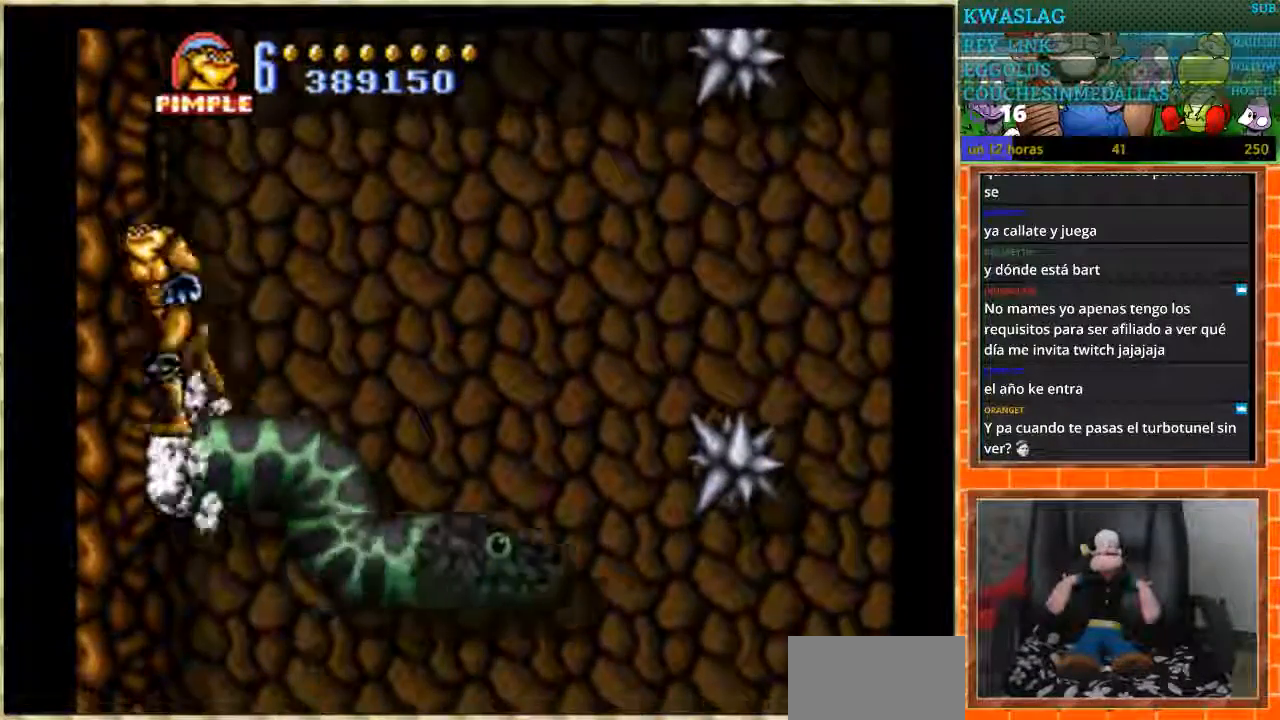
{"buttons": [], "events": [[400, "DPAD_RIGHT", "down"], [500, "DPAD_RIGHT", "up"]]}
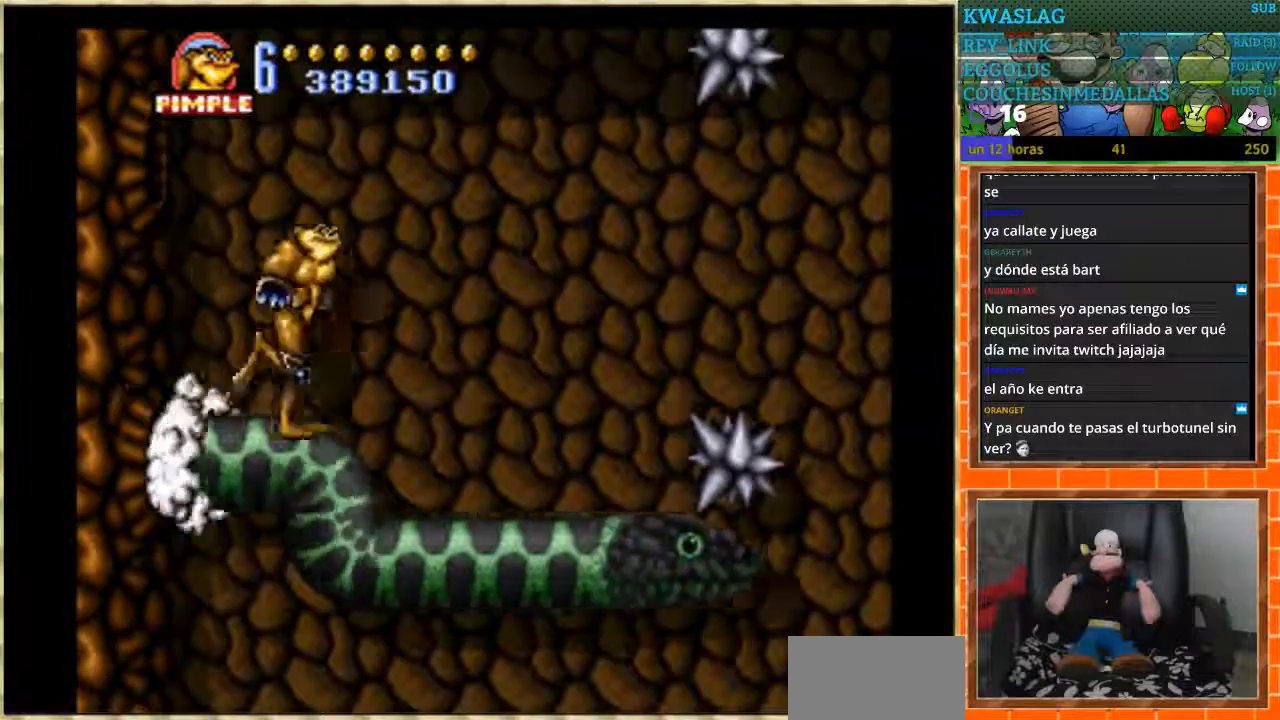
{"buttons": [], "events": [[267, "DPAD_LEFT", "down"], [434, "DPAD_LEFT", "up"]]}
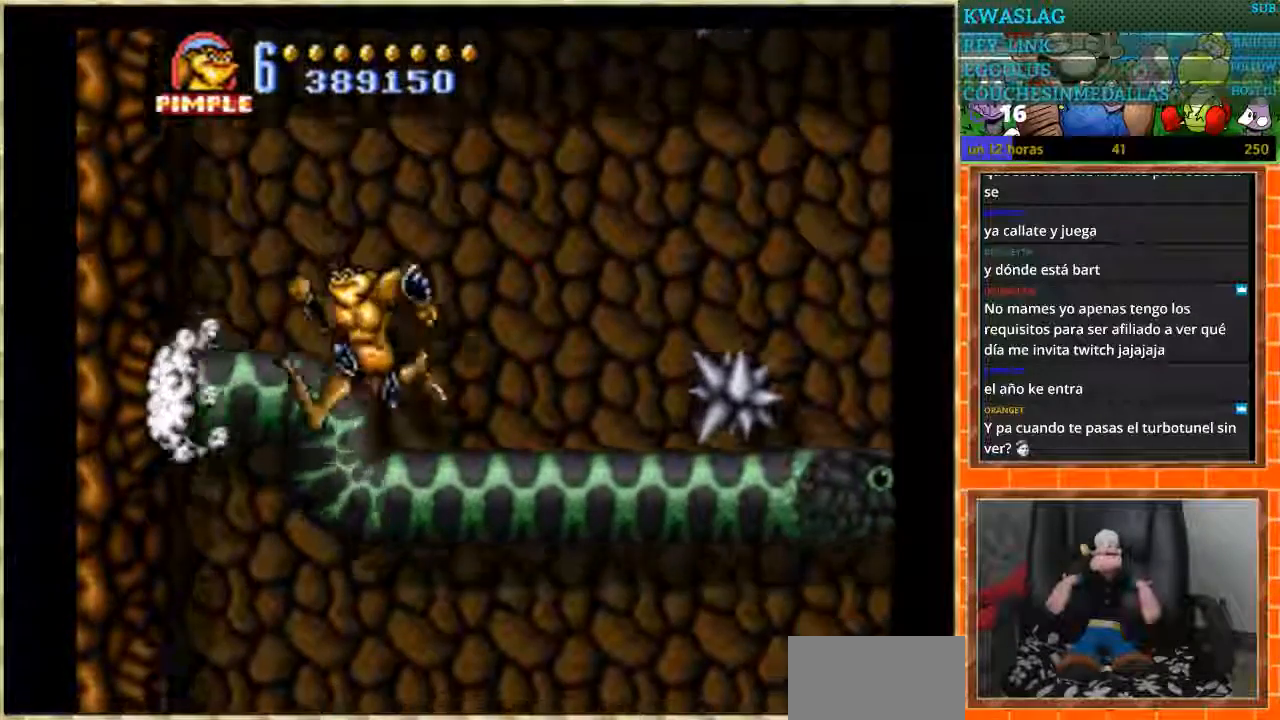
{"buttons": ["DPAD_RIGHT"], "events": [[100, "DPAD_RIGHT", "down"], [333, "A", "down"], [467, "A", "up"]]}
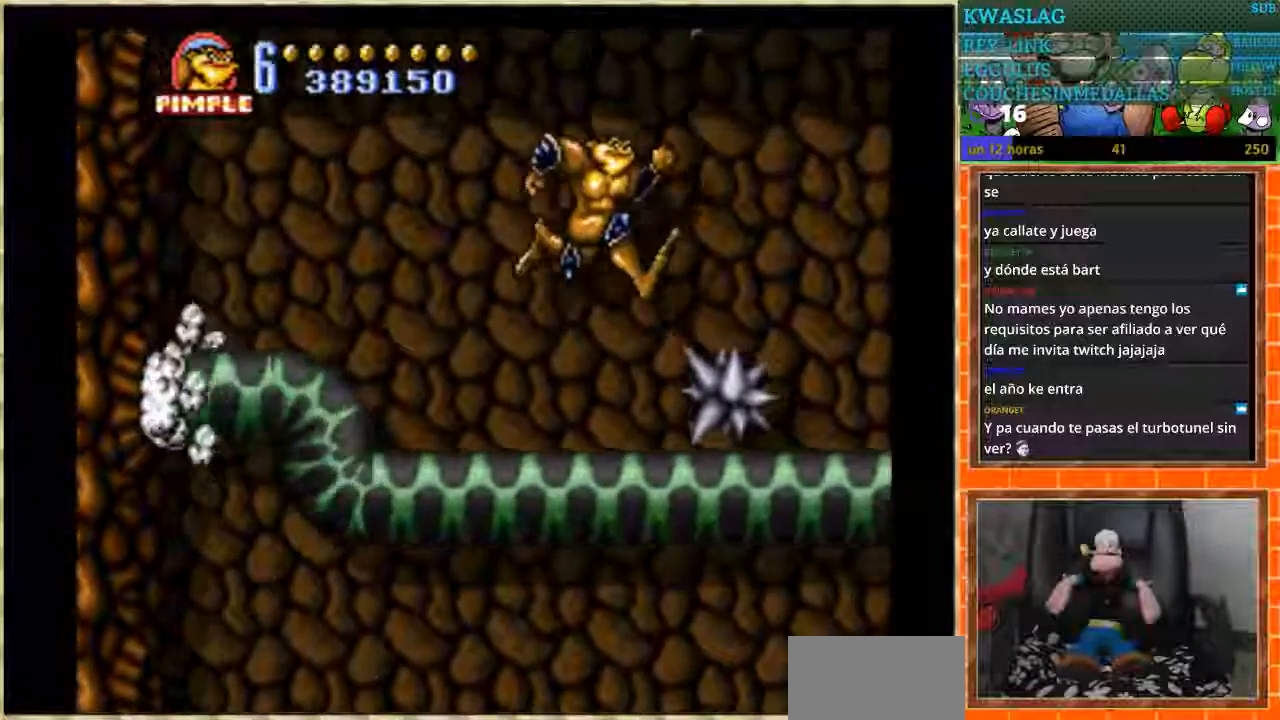
{"buttons": ["DPAD_RIGHT"], "events": []}
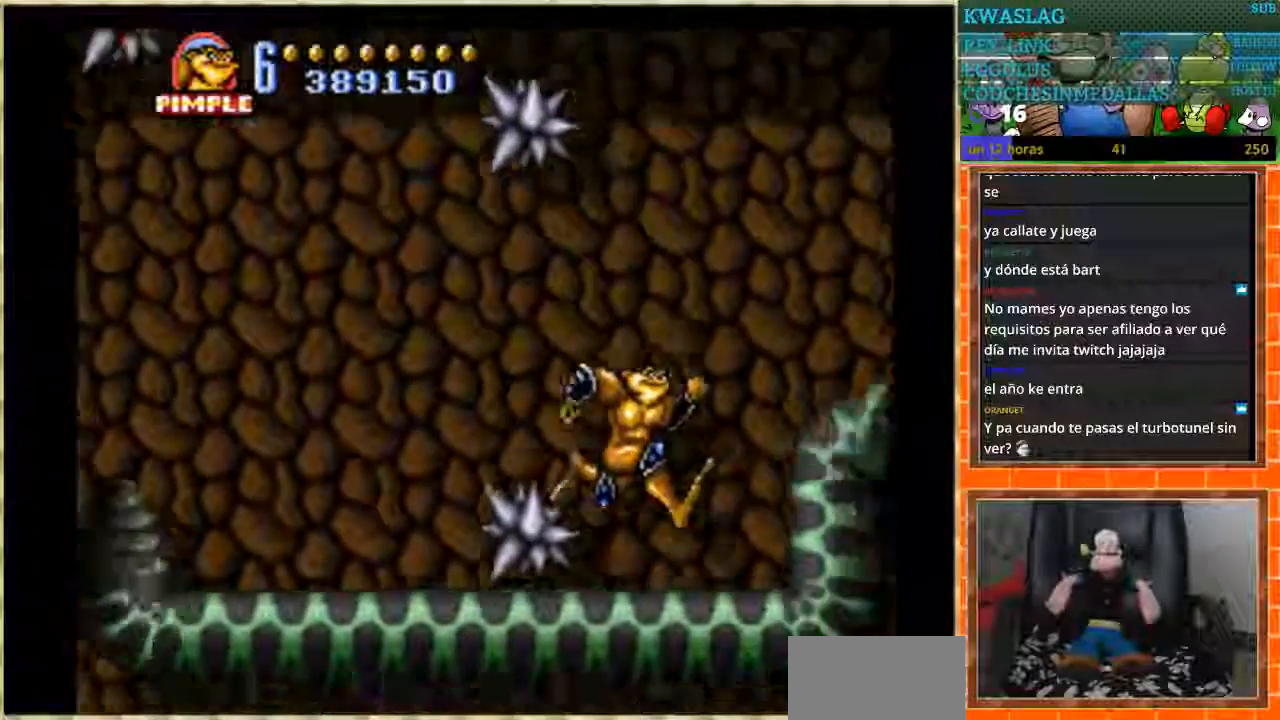
{"buttons": ["DPAD_RIGHT"], "events": [[133, "DPAD_RIGHT", "up"], [267, "DPAD_RIGHT", "down"], [367, "A", "down"], [467, "A", "up"]]}
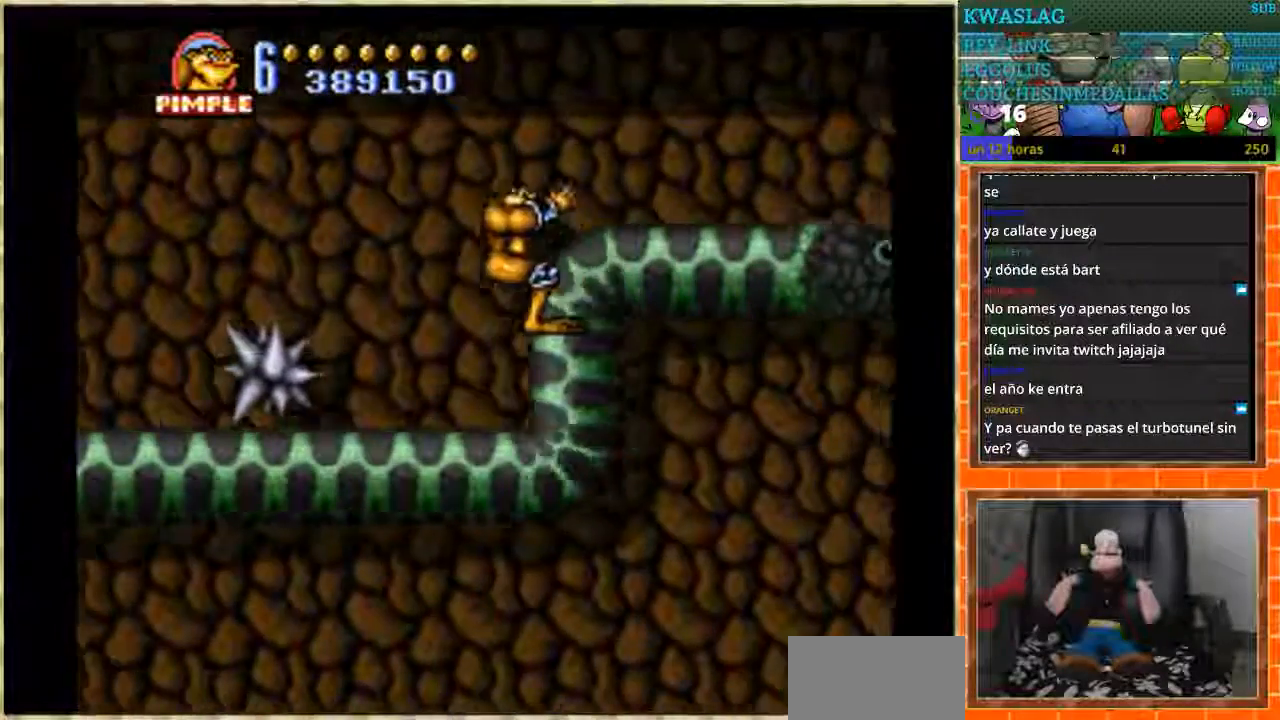
{"buttons": [], "events": [[334, "DPAD_RIGHT", "up"]]}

************

▶ **Assignment**:
In the entries above, find the lines containing the word "down" and say how many there are, with no other words.

▶ **Reply**:
4